Environmental and lifestyle factors are increasingly recognized as significant contributors to the risk and progression of Alzheimer's disease. Recent research has demonstrated that exposure to cigarette smoke accelerates Alzheimer-like pathology through mechanisms involving NLRP3 inflammasome activation and microglial dysfunction (ref: Wang doi.org/10.1016/j.jhazmat.2025.137310/). This underscores the impact of environmental pollutants on neuroinflammatory processes associated with AD. Moreover, dietary interventions such as intermittent fasting have shown promise in ameliorating β-amyloid deposition and cognitive impairment in transgenic mouse models of AD (ref: Wu doi.org/10.1002/mnfr.202400660/). The modulation of neuroinflammation through lifestyle changes highlights the potential for non-pharmacological approaches to influence disease outcomes. These findings suggest that addressing environmental and lifestyle factors may play a crucial role in the prevention and management of Alzheimer's disease.

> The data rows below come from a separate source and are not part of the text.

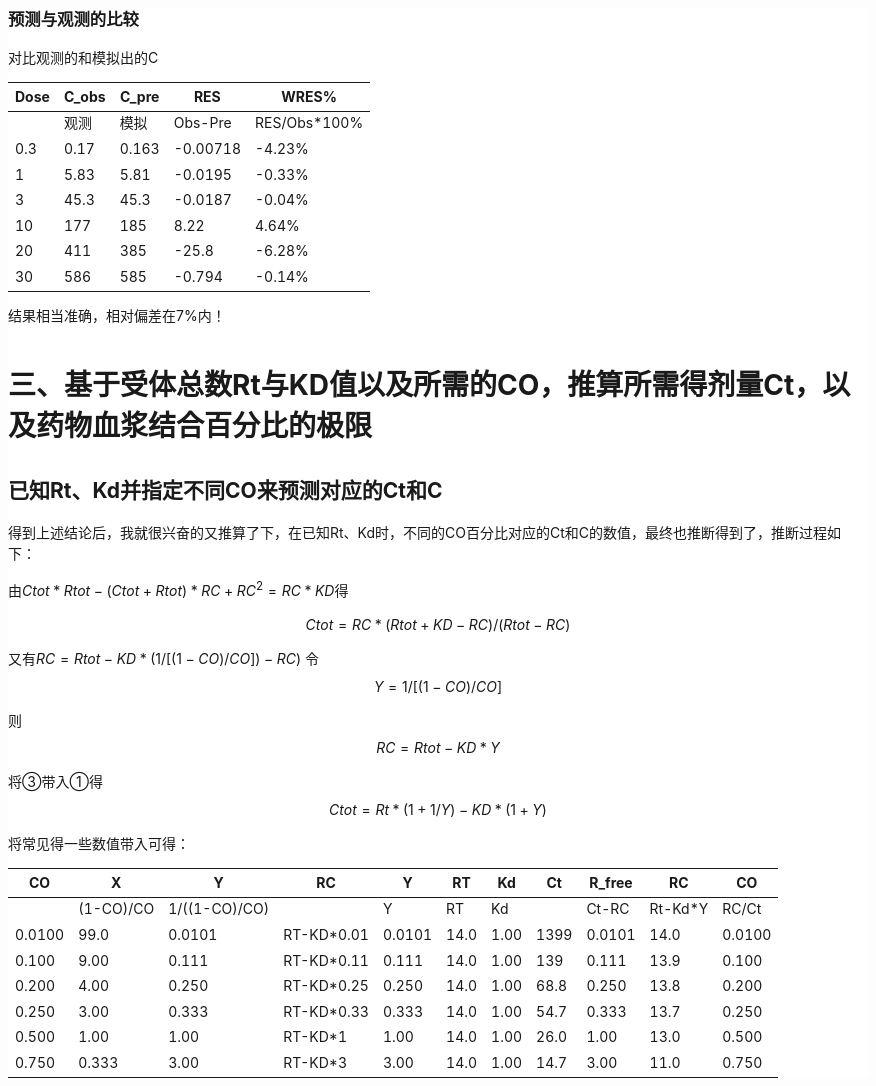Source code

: ### 预测与观测的比较

对比观测的和模拟出的C

| Dose | C_obs | C_pre | RES      | WRES%        |
| ---- | ----- | ----- | -------- | ------------ |
|      | 观测  | 模拟  | Obs-Pre  | RES/Obs*100% |
| 0.3  | 0.17  | 0.163 | -0.00718 | -4.23%       |
| 1    | 5.83  | 5.81  | -0.0195  | -0.33%       |
| 3    | 45.3  | 45.3  | -0.0187  | -0.04%       |
| 10   | 177   | 185   | 8.22     | 4.64%        |
| 20   | 411   | 385   | -25.8    | -6.28%       |
| 30   | 586   | 585   | -0.794   | -0.14%       |

结果相当准确，相对偏差在7%内！

# 三、基于受体总数Rt与KD值以及所需的CO，推算所需得剂量Ct，以及药物血浆结合百分比的极限

## 已知Rt、Kd并指定不同CO来预测对应的Ct和C

得到上述结论后，我就很兴奋的又推算了下，在已知Rt、Kd时，不同的CO百分比对应的Ct和C的数值，最终也推断得到了，推断过程如下：

由$Ctot*Rtot-(Ctot+Rtot)*RC +RC^2 =RC*KD$得

$$
Ctot = RC*( Rtot+KD-RC )/( Rtot-RC ) \tag{1}
$$

又有$RC = Rtot - KD*( 1/[ (1-CO) / CO] ) -RC )$
令
$$
Y = 1/[ (1-CO)/CO ]  \tag{2}
$$

则
$$
RC = Rtot - KD*Y \tag{3}
$$

将③带入①得
$$
Ctot = Rt*( 1+1/Y) - KD*( 1+Y)
$$


将常见得一些数值带入可得：

| CO     | X         | Y             | RC           | Y      | RT   | Kd   | Ct    | R_free | RC       | CO     |
| ------ | --------- | ------------- | ------------ | ------ | ---- | ---- | ----- | ------ | -------- | ------ |
|        | (1-CO)/CO | 1/((1-CO)/CO) |              | Y      | RT   | Kd   |       | Ct-RC  | Rt-Kd*Y | RC/Ct  |
| 0.0100 | 99.0      | 0.0101        | RT-KD*0.01  | 0.0101 | 14.0 | 1.00 | 1399  | 0.0101 | 14.0     | 0.0100 |
| 0.100  | 9.00      | 0.111         | RT-KD*0.11  | 0.111  | 14.0 | 1.00 | 139   | 0.111  | 13.9     | 0.100  |
| 0.200  | 4.00      | 0.250         | RT-KD*0.25  | 0.250  | 14.0 | 1.00 | 68.8  | 0.250  | 13.8     | 0.200  |
| 0.250  | 3.00      | 0.333         | RT-KD*0.33  | 0.333  | 14.0 | 1.00 | 54.7  | 0.333  | 13.7     | 0.250  |
| 0.500  | 1.00      | 1.00          | RT-KD*1     | 1.00   | 14.0 | 1.00 | 26.0  | 1.00   | 13.0     | 0.500  |
| 0.750  | 0.333     | 3.00          | RT-KD*3     | 3.00   | 14.0 | 1.00 | 14.7  | 3.00   | 11.0     | 0.750  |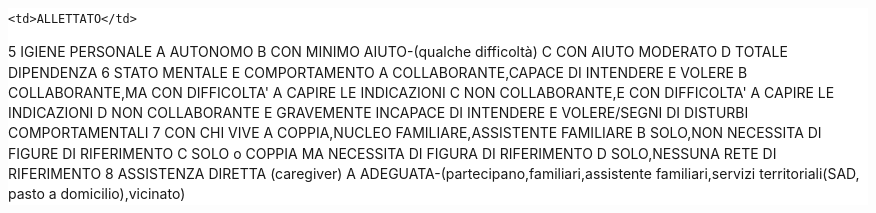     <td>ALLETTATO</td>
  </tr>
  <tr>
    <td rowspan="4">5</td>
    <td rowspan="4">IGIENE PERSONALE</td>
    <td>A</td>
    <td>AUTONOMO</td>
  </tr>
  <tr>
    <td>B</td>
    <td>CON MINIMO AIUTO-(qualche difficoltà)</td>
  </tr>
  <tr>
    <td>C</td>
    <td>CON AIUTO MODERATO</td>
  </tr>
  <tr>
    <td>D</td>
    <td>TOTALE DIPENDENZA</td>
  </tr>
  <tr>
    <td rowspan="4">6</td>
    <td rowspan="4">STATO MENTALE E COMPORTAMENTO</td>
    <td>A</td>
    <td>COLLABORANTE,CAPACE DI INTENDERE E VOLERE</td>
  </tr>
  <tr>
    <td>B</td>
    <td>COLLABORANTE,MA CON DIFFICOLTA' A CAPIRE LE INDICAZIONI</td>
  </tr>
  <tr>
    <td>C</td>
    <td>NON COLLABORANTE,E CON DIFFICOLTA' A CAPIRE LE INDICAZIONI</td>
  </tr>
  <tr>
    <td>D</td>
    <td>NON COLLABORANTE E GRAVEMENTE INCAPACE DI INTENDERE E VOLERE/SEGNI DI DISTURBI COMPORTAMENTALI</td>
  </tr>
  <tr>
    <td rowspan="4">7</td>
    <td rowspan="4">CON CHI VIVE</td>
    <td>A</td>
    <td>COPPIA,NUCLEO FAMILIARE,ASSISTENTE FAMILIARE</td>
  </tr>
  <tr>
    <td>B</td>
    <td>SOLO,NON NECESSITA DI FIGURE DI RIFERIMENTO</td>
  </tr>
  <tr>
    <td>C</td>
    <td>SOLO o COPPIA MA NECESSITA DI FIGURA DI RIFERIMENTO</td>
  </tr>
  <tr>
    <td>D</td>
    <td>SOLO,NESSUNA RETE DI RIFERIMENTO</td>
  </tr>
  <tr>
    <td rowspan="4">8</td>
    <td rowspan="4">ASSISTENZA DIRETTA (caregiver)</td>
    <td>A</td>
    <td>ADEGUATA-(partecipano,familiari,assistente familiari,servizi territoriali(SAD, pasto a domicilio),vicinato)</td>
  </tr>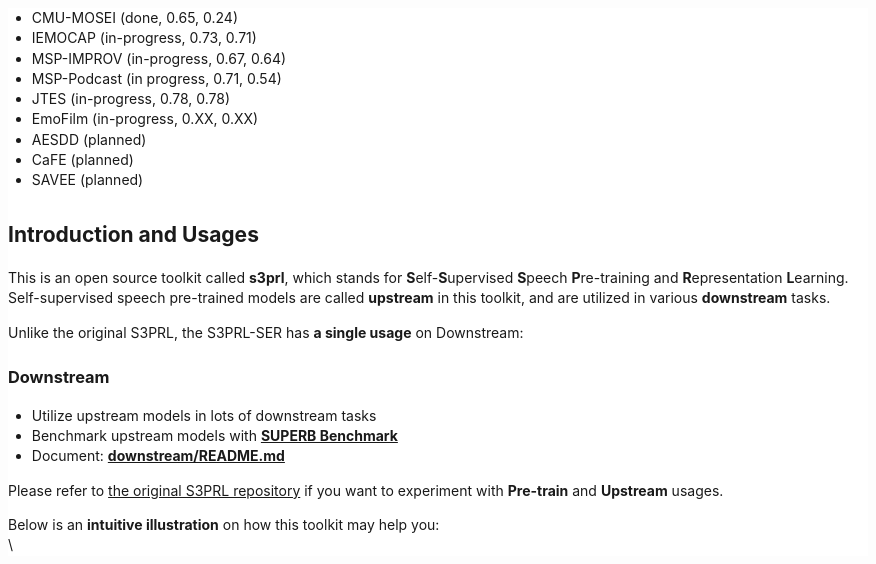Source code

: - CMU-MOSEI (done, 0.65, 0.24)
- IEMOCAP (in-progress, 0.73, 0.71)
- MSP-IMPROV (in-progress, 0.67, 0.64)
- MSP-Podcast (in progress, 0.71, 0.54)
- JTES (in-progress, 0.78, 0.78)
- EmoFilm (in-progress, 0.XX, 0.XX)
- AESDD (planned)
- CaFE (planned)
- SAVEE (planned)


## Introduction and Usages

This is an open source toolkit called **s3prl**, which stands for **S**elf-**S**upervised **S**peech **P**re-training and **R**epresentation **L**earning.
Self-supervised speech pre-trained models are called **upstream** in this toolkit, and are utilized in various **downstream** tasks.

Unlike the original S3PRL, the S3PRL-SER has **a single usage** on Downstream:

### Downstream

- Utilize upstream models in lots of downstream tasks
- Benchmark upstream models with [**SUPERB Benchmark**](./bagustris/downstream/docs/superb.md)
- Document: [**downstream/README.md**](./bagustris/downstream/README.md)

Please refer to [the original S3PRL repository](https://github.com/s3prl/s3prl) if you want to experiment with **Pre-train** and **Upstream** usages.

Below is an **intuitive illustration** on how this toolkit may help you:
\
\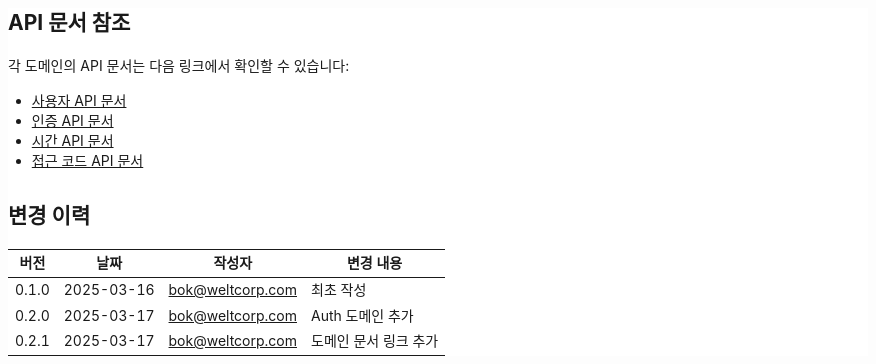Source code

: ## API 문서 참조
각 도메인의 API 문서는 다음 링크에서 확인할 수 있습니다:

- [사용자 API 문서](../api/user/)
- [인증 API 문서](../api/auth/)
- [시간 API 문서](../api/time-machine/)
- [접근 코드 API 문서](../api/access-code/)

## 변경 이력
| 버전 | 날짜 | 작성자 | 변경 내용 |
|------|------|--------|-----------|
| 0.1.0 | 2025-03-16 | bok@weltcorp.com | 최초 작성 |
| 0.2.0 | 2025-03-17 | bok@weltcorp.com | Auth 도메인 추가 |
| 0.2.1 | 2025-03-17 | bok@weltcorp.com | 도메인 문서 링크 추가 |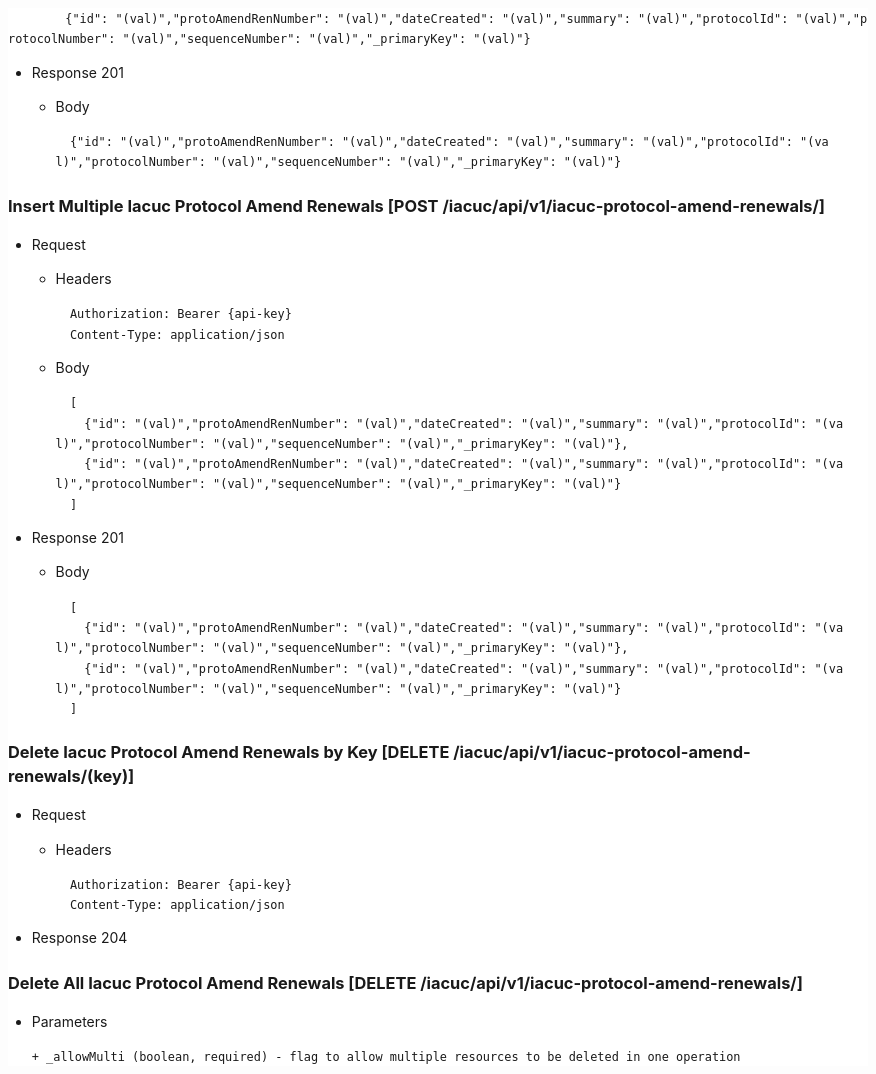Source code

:             {"id": "(val)","protoAmendRenNumber": "(val)","dateCreated": "(val)","summary": "(val)","protocolId": "(val)","protocolNumber": "(val)","sequenceNumber": "(val)","_primaryKey": "(val)"}
			
+ Response 201
    
    + Body
            
            {"id": "(val)","protoAmendRenNumber": "(val)","dateCreated": "(val)","summary": "(val)","protocolId": "(val)","protocolNumber": "(val)","sequenceNumber": "(val)","_primaryKey": "(val)"}
            
### Insert Multiple Iacuc Protocol Amend Renewals [POST /iacuc/api/v1/iacuc-protocol-amend-renewals/]

+ Request

    + Headers

            Authorization: Bearer {api-key}   
            Content-Type: application/json

    + Body
    
            [
              {"id": "(val)","protoAmendRenNumber": "(val)","dateCreated": "(val)","summary": "(val)","protocolId": "(val)","protocolNumber": "(val)","sequenceNumber": "(val)","_primaryKey": "(val)"},
              {"id": "(val)","protoAmendRenNumber": "(val)","dateCreated": "(val)","summary": "(val)","protocolId": "(val)","protocolNumber": "(val)","sequenceNumber": "(val)","_primaryKey": "(val)"}
            ]
			
+ Response 201
    
    + Body
            
            [
              {"id": "(val)","protoAmendRenNumber": "(val)","dateCreated": "(val)","summary": "(val)","protocolId": "(val)","protocolNumber": "(val)","sequenceNumber": "(val)","_primaryKey": "(val)"},
              {"id": "(val)","protoAmendRenNumber": "(val)","dateCreated": "(val)","summary": "(val)","protocolId": "(val)","protocolNumber": "(val)","sequenceNumber": "(val)","_primaryKey": "(val)"}
            ]
### Delete Iacuc Protocol Amend Renewals by Key [DELETE /iacuc/api/v1/iacuc-protocol-amend-renewals/(key)]
	 
+ Request

    + Headers

            Authorization: Bearer {api-key}
            Content-Type: application/json

+ Response 204

### Delete All Iacuc Protocol Amend Renewals [DELETE /iacuc/api/v1/iacuc-protocol-amend-renewals/]

+ Parameters

      + _allowMulti (boolean, required) - flag to allow multiple resources to be deleted in one operation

The interplay between neurodegeneration and aging is a critical area of research in understanding Alzheimer's disease. Recent studies have explored the effects of environmental factors, such as dietary habits, on the incidence of neurodegenerative diseases like multiple sclerosis, indicating a potential link between lifestyle and neurodegeneration (ref: Van Gaever doi.org/10.3389/fimmu.2024.1500697/). Additionally, research on blast-induced brain injuries has revealed early pathological changes, such as intramural hematomas and astrocytic infiltration, that precede neuroinflammation, suggesting that environmental stressors can exacerbate neurodegenerative processes (ref: Gama Sosa doi.org/10.1093/jnen/). Furthermore, the role of SERPINA3 as a neuroinflammatory modulator has been highlighted, showing its expression is linked to microglial and astrocytic markers, which may influence neuroinflammatory responses in AD (ref: Sanfilippo doi.org/10.1007/s11011-024-01523-4/). These findings emphasize the importance of understanding the aging process and environmental influences on neurodegeneration to develop effective interventions for Alzheimer's disease.

Microglial activation is a key factor in the neuroinflammatory response associated with Alzheimer's disease, and recent studies have focused on understanding its role in neuroprotection. The TRPV1-PKM2-SREBP1 axis has been identified as crucial for maintaining microglial lipid homeostasis, with implications for phagocytic dysfunction in AD (ref: Sha doi.org/10.1038/s41419-024-07328-8/). This highlights the importance of lipid metabolism in microglial function and its potential impact on neuroprotection. Additionally, the ABCA7 p.A696S variant has been shown to compromise microglial responses to amyloid pathology, suggesting that genetic factors can influence the efficacy of microglial activation in AD (ref: Ma doi.org/10.1016/j.nbd.2025.106813/). The exploration of potential ERK1 inhibitors from natural products also points to novel therapeutic strategies aimed at enhancing microglial function and neuroprotection (ref: Taufeeq doi.org/10.1177/13872877241309592/). These insights into microglial activation and neuroprotection underscore the potential for targeted therapies that enhance microglial function in the context of Alzheimer's disease.